*** Begin section ***

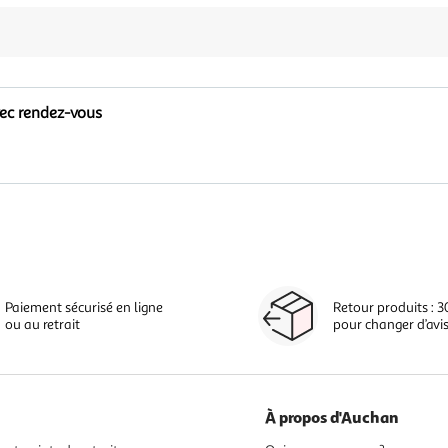
vec rendez-vous
Paiement sécurisé en ligne
Retour produits : 3
ou au retrait
pour changer d’avi
À propos d'Auchan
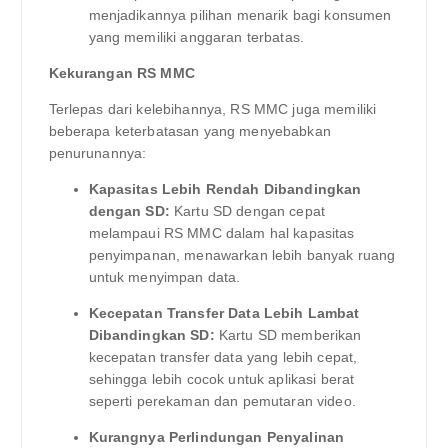
menjadikannya pilihan menarik bagi konsumen
yang memiliki anggaran terbatas.
Kekurangan RS MMC
Terlepas dari kelebihannya, RS MMC juga memiliki
beberapa keterbatasan yang menyebabkan
penurunannya:
Kapasitas Lebih Rendah Dibandingkan
dengan SD:
Kartu SD dengan cepat
melampaui RS MMC dalam hal kapasitas
penyimpanan, menawarkan lebih banyak ruang
untuk menyimpan data.
Kecepatan Transfer Data Lebih Lambat
Dibandingkan SD:
Kartu SD memberikan
kecepatan transfer data yang lebih cepat,
sehingga lebih cocok untuk aplikasi berat
seperti perekaman dan pemutaran video.
Kurangnya Perlindungan Penyalinan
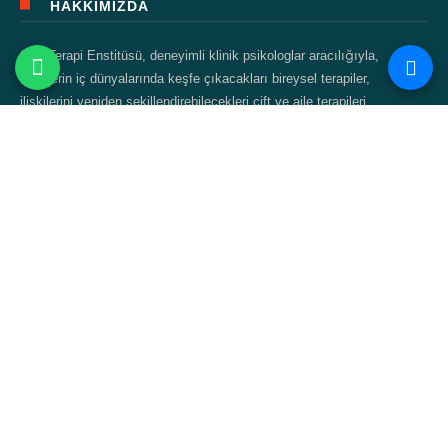
HAKKIMIZDA
Şişli Terapi Enstitüsü, deneyimli klinik psikologlar aracılığıyla,
bireylerin iç dünyalarında keşfe çıkacakları bireysel terapiler,
ilişkilerini yeniden şekillendirebilecekleri çift ve aile terapileri,
gençlerin kendilerini bulmalarına yardımcı olacak ergen terapileri
gibi çeşitli hizmetler sunar.
ÇALIŞMA ALANLARIMIZ
Bireysel Terapi
Çift ve Aile Terapisi
Çocuk Terapisi
Ergen Terapisi
Cinsel Terapi
Bağımlılık Terapisi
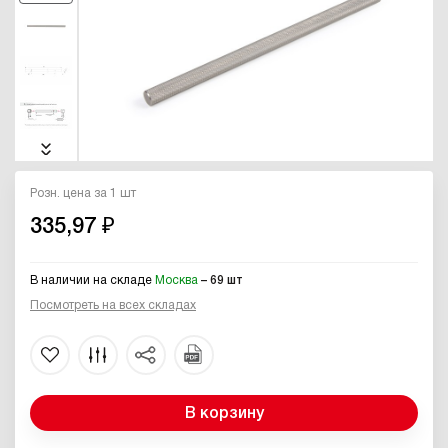
Розн. цена за 1 шт
335,97 ₽
В наличии на складе
Москва
– 69 шт
Посмотреть на всех складах
В корзину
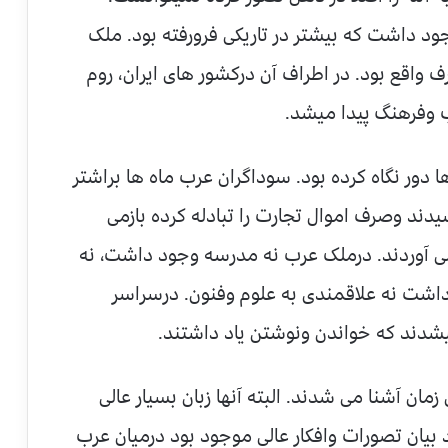
ود داشت که بیشتر در تاریکی فرورفته بود. ملک
 واقع بود. در اطراف آن درکشور های ایران، روم
 وفرهنگ پیدا میشد.
ا دور نگاه کرده بود. سوداگران عرب ماه ها براشتر
ند وصرف اموال تجارت را تبادله کرده بازمی
می آوردند. درملک عرب نه مدرسه وجود داشت، نه
 داشت نه علاقمندی به علوم وفنون. درسراسر
شدند که خواندن ونوشتن یاد داشتند.
زمان آشنا می شدند. البته آنها زبان بسیار عالی
 بیان تصورات وافکار عالی موجود بود درمیان عرب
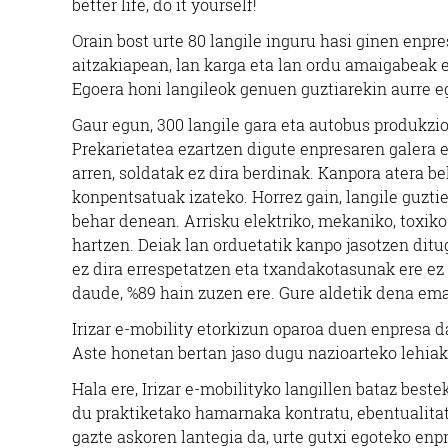
better life, do it yourself!
Orain bost urte 80 langile inguru hasi ginen enpr
aitzakiapean, lan karga eta lan ordu amaigabeak e
Egoera honi langileok genuen guztiarekin aurre e
Gaur egun, 300 langile gara eta autobus produkzio
Prekarietatea ezartzen digute enpresaren galera e
arren, soldatak ez dira berdinak. Kanpora atera b
konpentsatuak izateko. Horrez gain, langile guzt
behar denean. Arrisku elektriko, mekaniko, toxik
hartzen. Deiak lan orduetatik kanpo jasotzen ditu
ez dira errespetatzen eta txandakotasunak ere e
daude, %89 hain zuzen ere. Gure aldetik dena ema
Irizar e-mobility etorkizun oparoa duen enpresa 
Aste honetan bertan jaso dugu nazioarteko lehiak
Hala ere, Irizar e-mobilityko langillen bataz bes
du praktiketako hamarnaka kontratu, ebentualitat
gazte askoren lantegia da, urte gutxi egoteko enpr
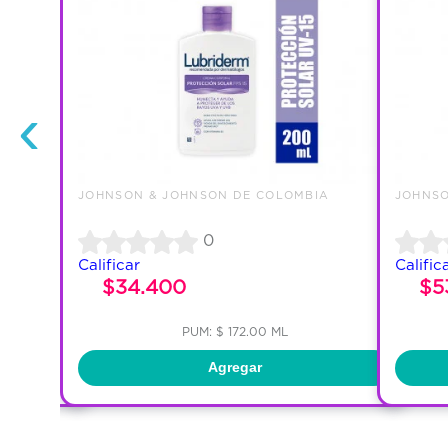
‹
IA
JOHNSON & JOHNSON DE COLOMBIA
JOHNSO
0
Calificar
Calific
$34.400
$5
PUM: $ 172.00 ML
Agregar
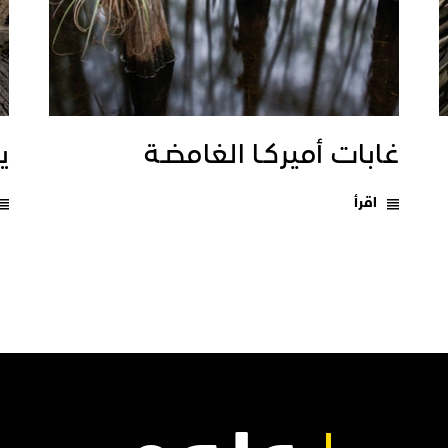
غابات أميركـا الغامضـة
يـ
اقرأ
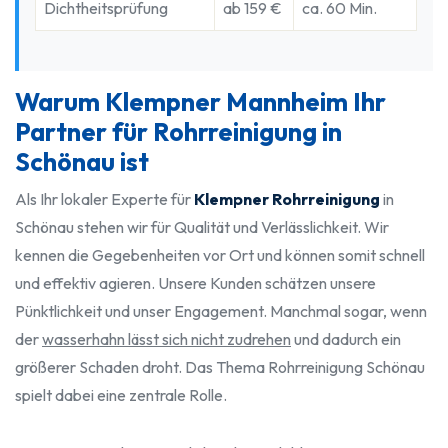
Dichtheitsprüfung
ab 159 €
ca. 60 Min.
Warum Klempner Mannheim Ihr
Partner für Rohrreinigung in
Schönau ist
Als Ihr lokaler Experte für
Klempner Rohrreinigung
in
Schönau stehen wir für Qualität und Verlässlichkeit. Wir
kennen die Gegebenheiten vor Ort und können somit schnell
und effektiv agieren. Unsere Kunden schätzen unsere
Pünktlichkeit und unser Engagement. Manchmal sogar, wenn
der
wasserhahn lässt sich nicht zudrehen
und dadurch ein
größerer Schaden droht. Das Thema Rohrreinigung Schönau
spielt dabei eine zentrale Rolle.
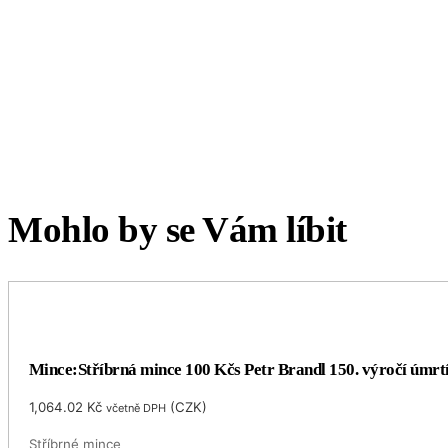
Mohlo by se Vám líbit
Mince:Stříbrná mince 100 Kčs Petr Brandl 150. výročí úmrt
1,064.02
Kč
(
CZK
)
včetně DPH
Stříbrné mince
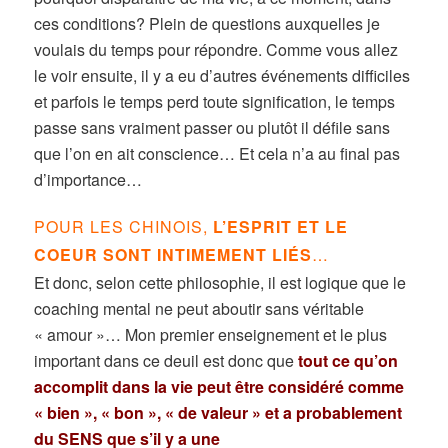
ces conditions? Plein de questions auxquelles je
voulais du temps pour répondre. Comme vous allez
le voir ensuite, il y a eu d’autres événements difficiles
et parfois le temps perd toute signification, le temps
passe sans vraiment passer ou plutôt il défile sans
que l’on en ait conscience… Et cela n’a au final pas
d’importance…
POUR LES CHINOIS,
L’ESPRIT ET LE
COEUR SONT INTIMEMENT LIÉS
…
Et donc, selon cette philosophie, il est logique que le
coaching mental ne peut aboutir sans véritable
« amour »… Mon premier enseignement et le plus
important dans ce deuil est donc que
tout ce qu’on
accomplit dans la vie peut être considéré comme
« bien », « bon », « de valeur » et a probablement
du SENS que s’il y a une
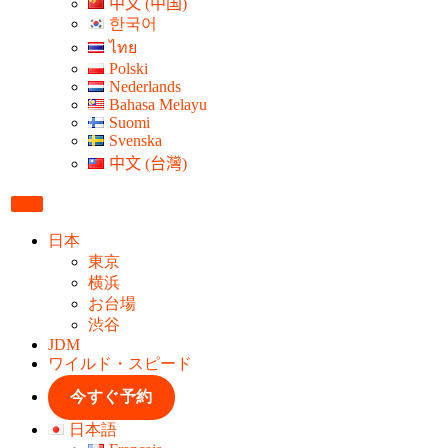
中文 (中国)
한국어
ไทย
Polski
Nederlands
Bahasa Melayu
Suomi
Svenska
中文 (台灣)
日本
東京
横浜
お台場
渋谷
JDM
ワイルド・スピード
今すぐ予約
日本語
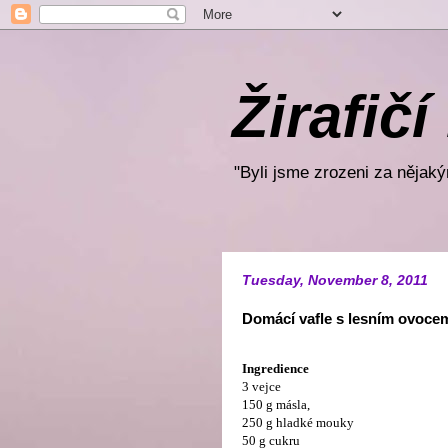
Žirafičí
"Byli jsme zrozeni za nějakým
Tuesday, November 8, 2011
Domácí vafle s lesním ovoc
Ingredience
3 vejce
150 g másla,
250 g hladké mouky
50 g cukru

*** End section ***

Nothing but the lines from the one with "Stříbrné mince" through the last line of the records should appear in your answer, each exactly as written and without pictures.

§ Task solution
Stříbrné mince
ces conditions? Plein de questions auxquelles je
voulais du temps pour répondre. Comme vous allez
le voir ensuite, il y a eu d’autres événements difficiles
et parfois le temps perd toute signification, le temps
passe sans vraiment passer ou plutôt il défile sans
que l’on en ait conscience… Et cela n’a au final pas
d’importance…
POUR LES CHINOIS,
L’ESPRIT ET LE
COEUR SONT INTIMEMENT LIÉS
…
Et donc, selon cette philosophie, il est logique que le
coaching mental ne peut aboutir sans véritable
« amour »… Mon premier enseignement et le plus
important dans ce deuil est donc que
tout ce qu’on
accomplit dans la vie peut être considéré comme
« bien », « bon », « de valeur » et a probablement
du SENS que s’il y a une
中文 (中国)
한국어
ไทย
Polski
Nederlands
Bahasa Melayu
Suomi
Svenska
中文 (台灣)
日本
東京
横浜
お台場
渋谷
JDM
ワイルド・スピード
今すぐ予約
日本語
Žirafičí
"Byli jsme zrozeni za nějakým
Tuesday, November 8, 2011
Domácí vafle s lesním ovoc
Ingredience
3 vejce
150 g másla,
250 g hladké mouky
50 g cukru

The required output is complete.